The Emancipation of Broadcast

Broadcast? I suppose I meant Podcast…

Podcasting is nifty, in that it frees the production of radio-style shows from actual broadcast radio. The low barriers to entry have resulted in many great shows that you’d never get to hear on commercial radio. But this same ease of entry can also result in the occasional audio disaster…

On that theme, I’ll illustrate with examples of The Good, The Bad, and The Ugly in podcasting. First, we have:

The Good:

Spacemusic is an ambient/chillout podcast show by a guy named TC in the Netherlands. Fun and funky, with good production values. The show has good music, and TC does a fine job of delivering the “text” of the show, including the occasional interview. Despite having a good time with it, TC keeps the show itself from getting in the way of the music. Most excellent.

The Bad: RadRails Release Podcast

The fine RadRails developers at RIT have put together an Eclipse plugin for Ruby on Rails development. I love their work, and as such I apologize up front for picking on them. Alas, they’ve also given me an archetypical example for The Bad; folks with a good idea to send to the world, but who need production polish — something I think will be a hallmark of a lot of smaller talk podcasts… Put another way, unscripted recording is tough. Many folks aren’t (yet) up for it.

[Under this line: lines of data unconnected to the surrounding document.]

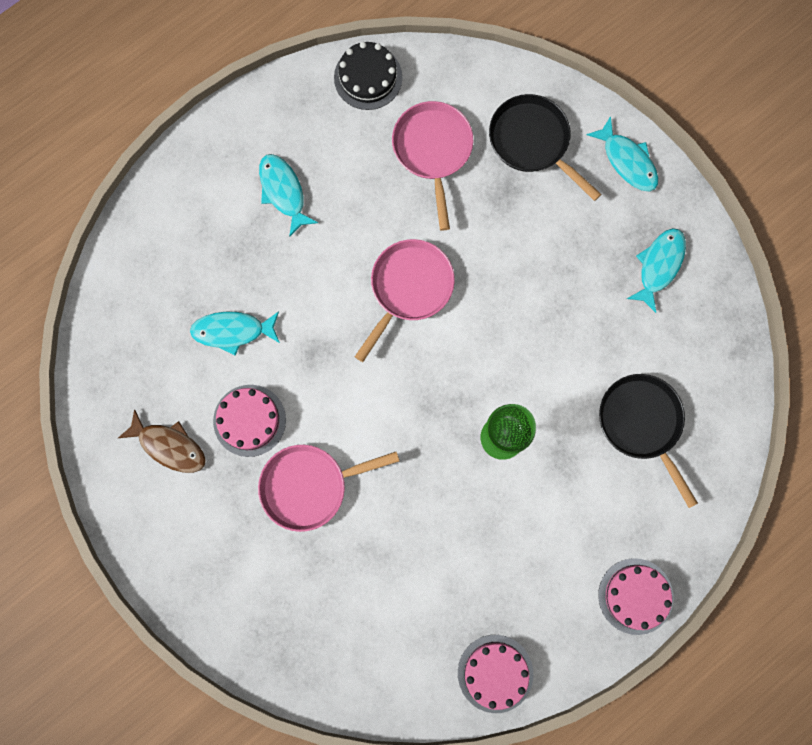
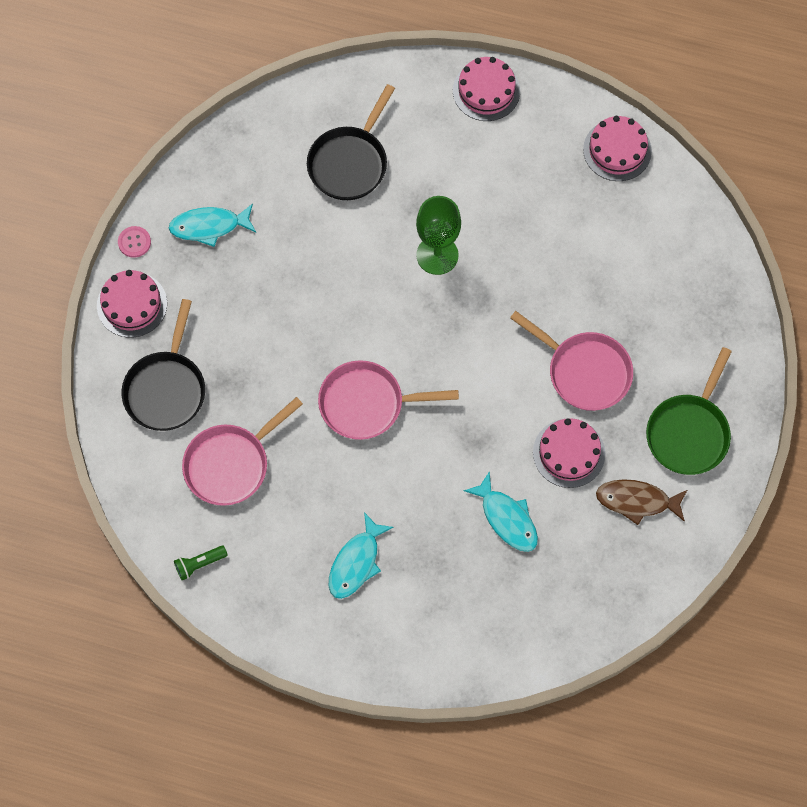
camera: 125 degrees left, 10 degrees down
(169, 446) = (637, 501): brown fish -> brown fish turned 75 degrees counterclockwise
(193, 534) = (689, 432): none -> green pan
(368, 77) = (199, 564): black cake -> green flashlight
(627, 161) = (132, 304): turquoise fish -> pink cake
(684, 197) = (134, 242): none -> pink button

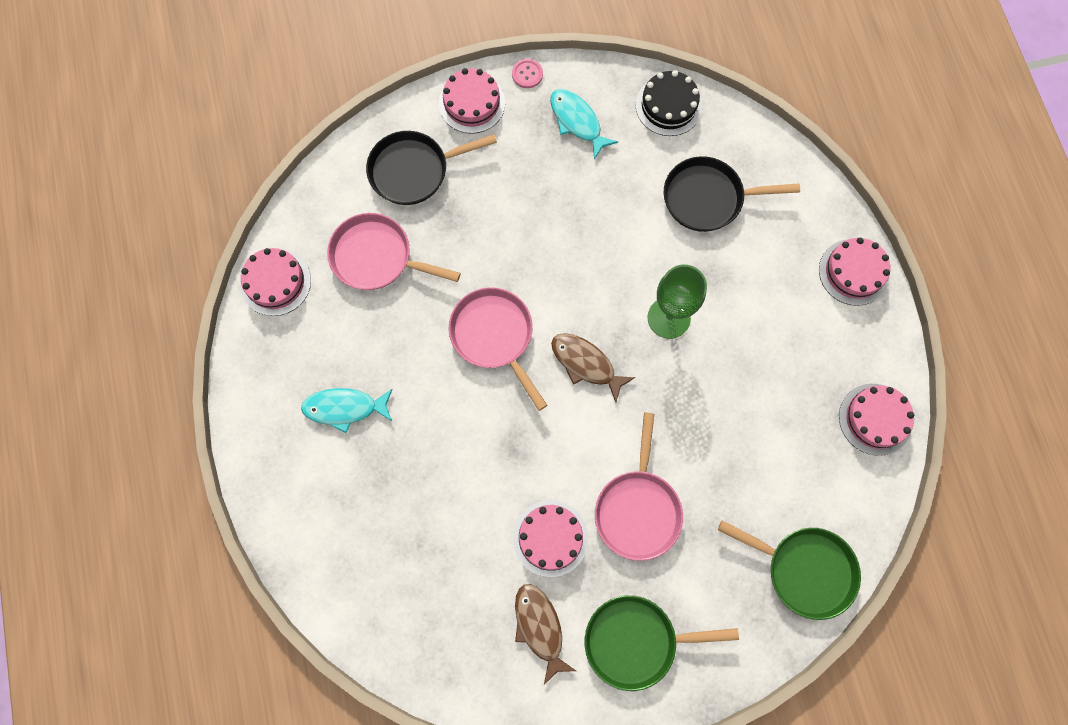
camera: 60 degrees right, 5 degrees up
(199, 564) = (275, 282): green flashlight -> pink cake
(243, 144) = (668, 106): none -> black cake
(437, 343) = (586, 364): none -> brown fish
(507, 518) = (456, 516): turquoise fish -> none
(705, 274) = (804, 570): none -> green pan

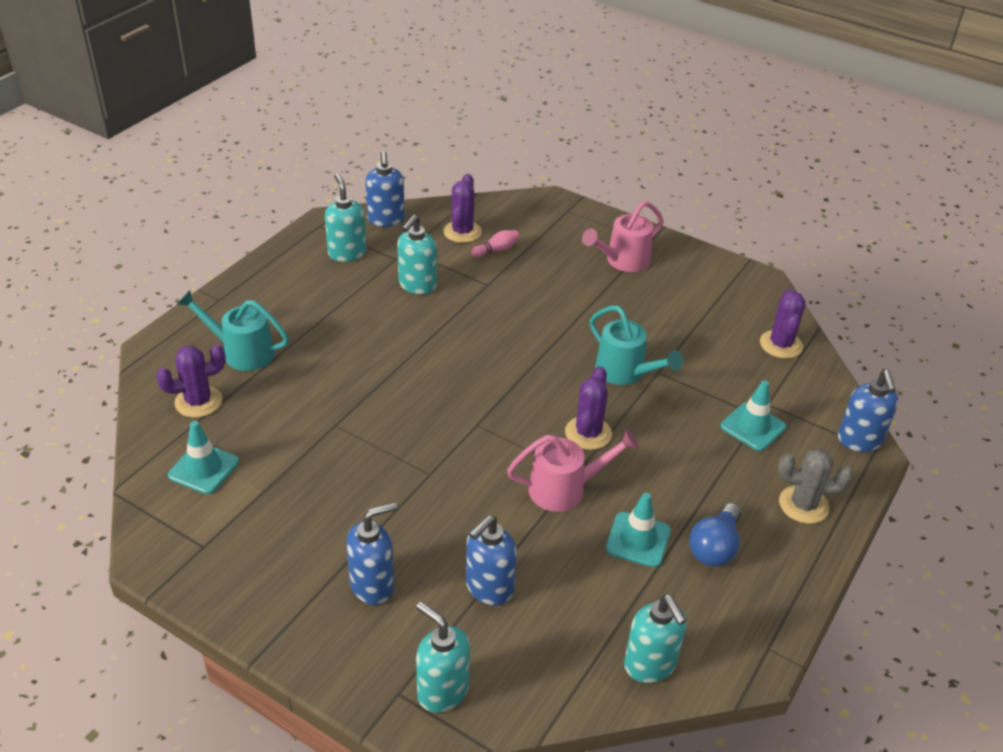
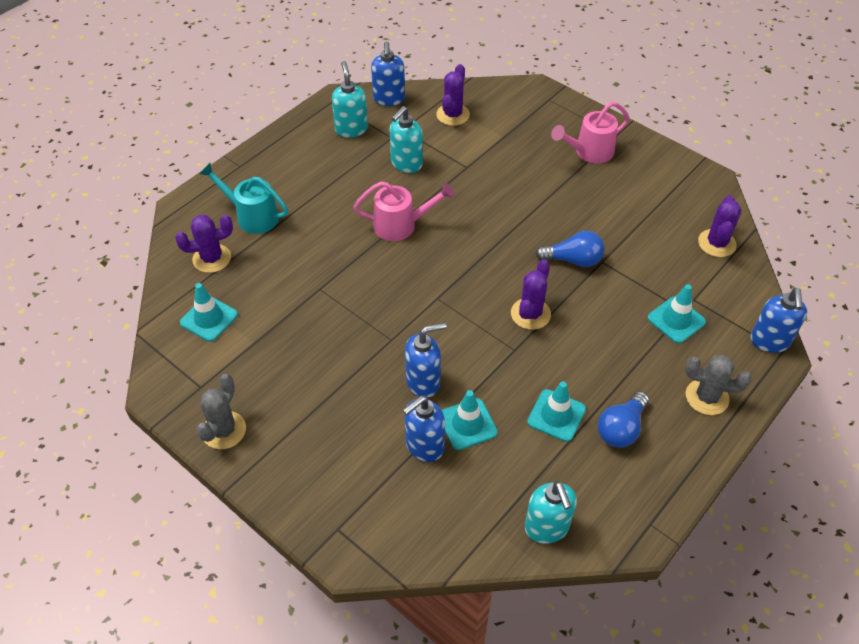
camera: 10 degrees right, 10 degrees up
(239, 593) = (224, 430): none -> grey cactus
(373, 585) = (330, 434): blue soap dispenser -> blue soap dispenser (423, 382)
(442, 691) = (372, 531): turquoise soap dispenser -> none
(496, 250) = (480, 134): pink bowling pin -> none
(536, 559) = (467, 424): none -> turquoise traffic cone
(566, 489) = (503, 363): pink watering can -> pink watering can (402, 225)
(626, 373) = (573, 260): turquoise watering can -> blue light bulb

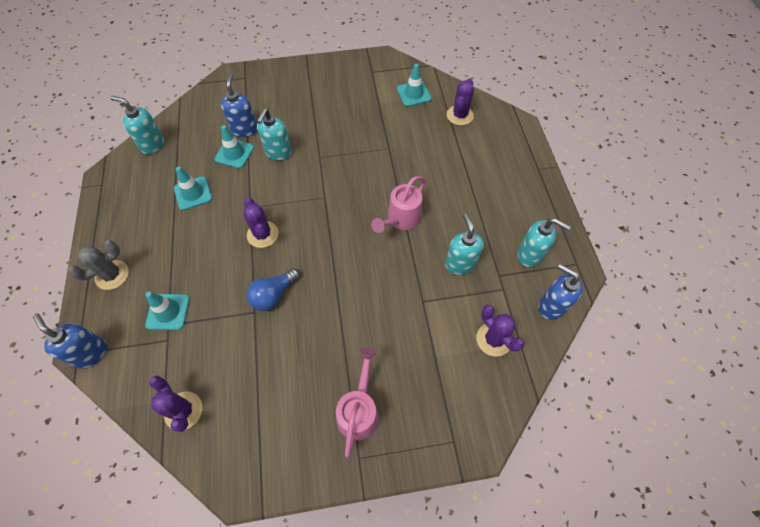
camera: 130 degrees right, 10 degrees up
(224, 430) = (337, 68): grey cactus -> none
(251, 216) = (481, 150): turquoise watering can -> none
(423, 382) = (278, 153): blue soap dispenser -> turquoise soap dispenser
(621, 429) = (151, 215): blue light bulb -> none

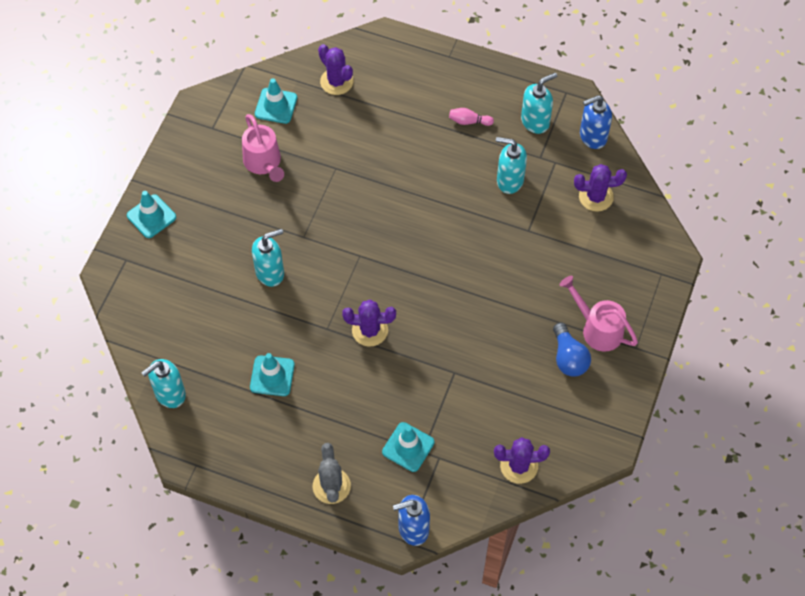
camera: 60 degrees left, 0 degrees up
(234, 153) = (242, 315): turquoise traffic cone -> turquoise traffic cone (151, 216)
(244, 129) = (212, 292): blue soap dispenser -> none
(273, 295) = (446, 348): blue light bulb -> blue light bulb (568, 358)
(278, 153) = (270, 273): turquoise soap dispenser -> turquoise soap dispenser turned 75 degrees counterclockwise
(401, 219) = (431, 202): pink watering can -> pink watering can (264, 163)
(492, 209) = (469, 121): none -> pink bowling pin

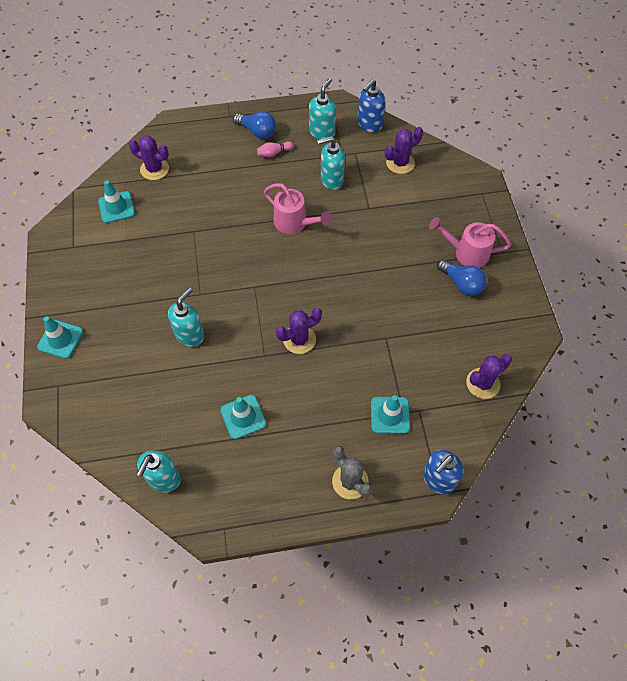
camera: 30 degrees left, 0 degrees up
(264, 163) = (133, 254): pink watering can -> pink watering can (295, 223)
(467, 88) = (257, 132): none -> blue light bulb

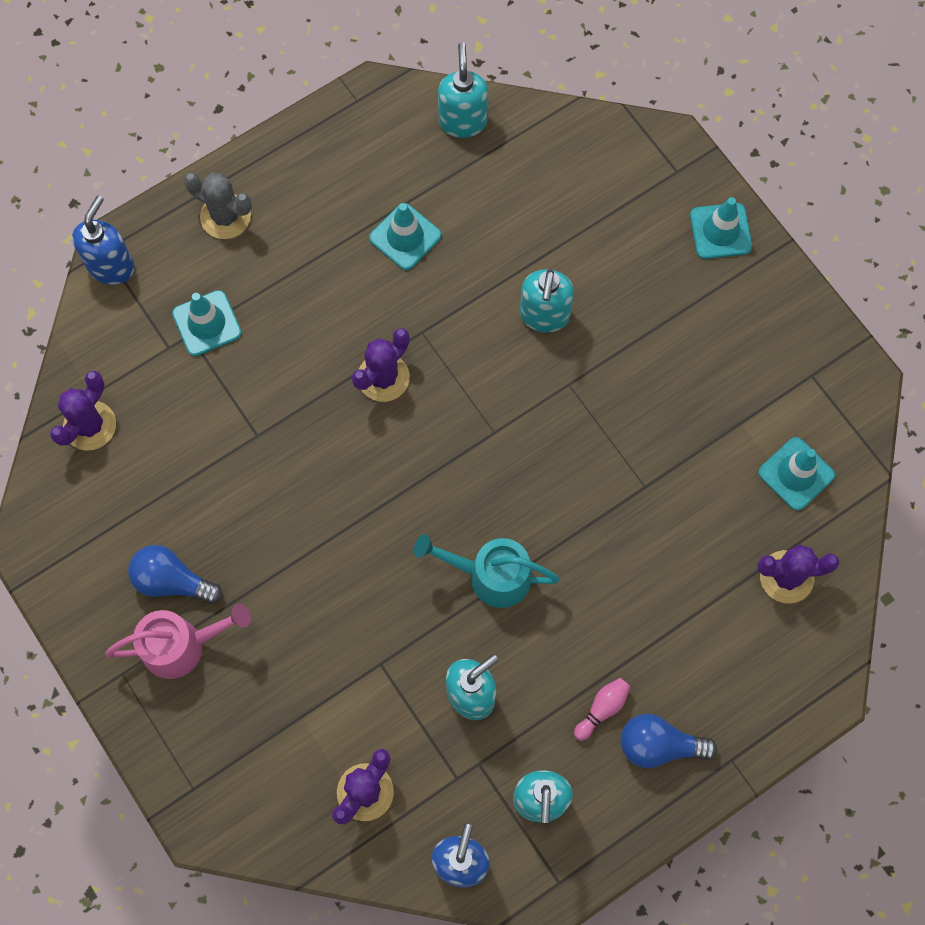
camera: 155 degrees right, 10 degrees up
(295, 223) = (490, 575): pink watering can -> turquoise watering can

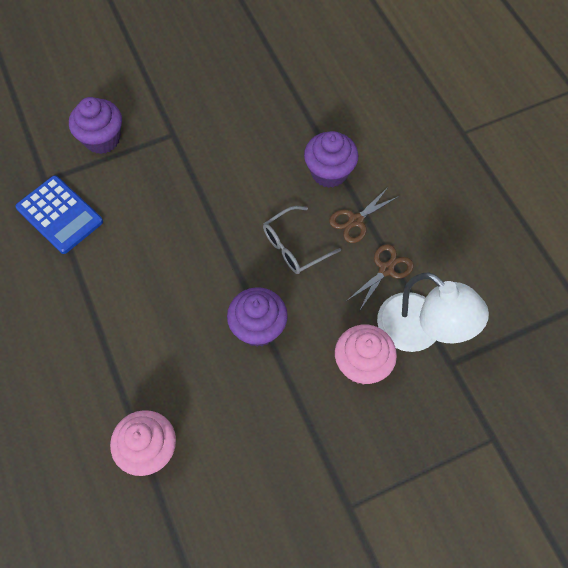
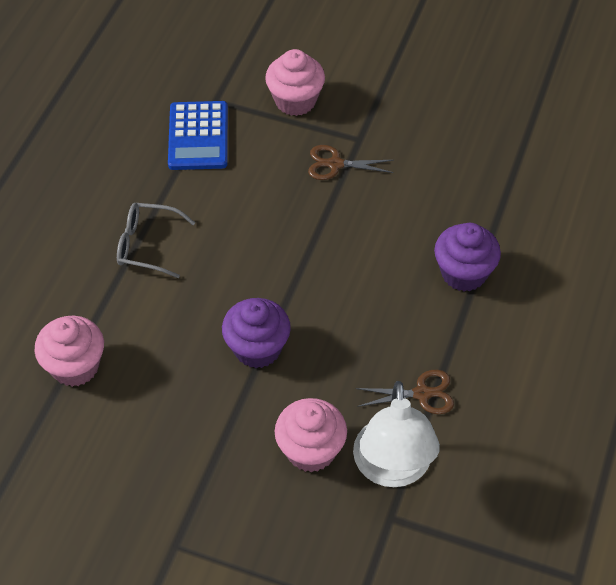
camera: 45 degrees right, 10 degrees down
(102, 139) = (295, 101): purple cupcake -> pink cupcake
(294, 246) = (361, 309): grey glasses -> grey glasses (147, 245)
(355, 220) = (441, 332): brown scissors -> brown scissors (335, 164)

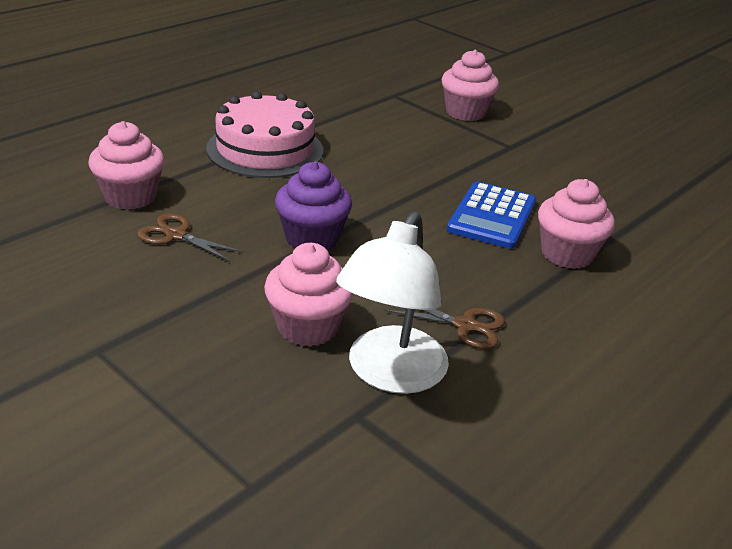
camera: 20 degrees right, 20 degrees down
(147, 245) = (265, 149): grey glasses -> pink cake
(198, 136) = (363, 108): blue calculator -> blue calculator (492, 216)
(335, 164) = (477, 153): brown scissors -> brown scissors (176, 235)
(464, 273) = (567, 254): purple cupcake -> pink cupcake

In the world of broadcast radio, professionals encounter various hurdles (training, screening, etc.) before they get on the air. In the ‘casts I’ve heard, these guys use a relaxed, conversational style (good), but the discussion isn’t sufficiently focused for a remote listener, with pauses, reiteration, and non-words (“um”) that work in personal conversation but don’t work in broadcast/podcast. To their credit, their vocal delivery/projection for recording is generally pretty good — something that should serve well when they present at EclipseCon 2006. I also give the RadRails crew big props for doing another kind of newfangled broadcast-redux media very well; read on for the details.

The Ugly: Dec 5, 2005 MacNN Podcast

Holy crap (there’s that Scottish ‘r’ again)… when the content sucks, it’s far, FAR worse in a Podcast. In this case, we’ve got some talking heads from MacNN droning on about various bits of Apple speculation and software. On a web page, it’s possible to skim and quickly pick out interesting bits and leave the dross. Or decide it’s all dross and hit the back button. In a podcast, you’re stuck slogging through the dross — will something interesting surface? Or will the dross-slog just.. keep… going….

Show Me, Don’t Tell Me.

All that said, there’s another interesting phenomenon that’s becoming more common. As it’s become easier to produce and distribute video on the Internet, software tutorial videos are increasingly popular. Fortunately, the RadRails developers get to be the heroes at the end of our tale. Instead of the usual hard-to-grok documentation chapter rife with screenshots, a short video tells all about importing projects into RadRails. This picture’s worth far more than a thousand words — it saves time and energy.

All told, this is the same story of all disruptive publishing technologies. A social, technological event lowers some barriers to entry for publication. Some folks use the new medium to persist all manner of information, the rest of us figure out how to sort through it all, and everyone gradually learns how to further improve production and identification of Good Stuff. The story is the same whether we’re talking the advent of papyrus (all those scrolls!), or here at the advent of the Internet.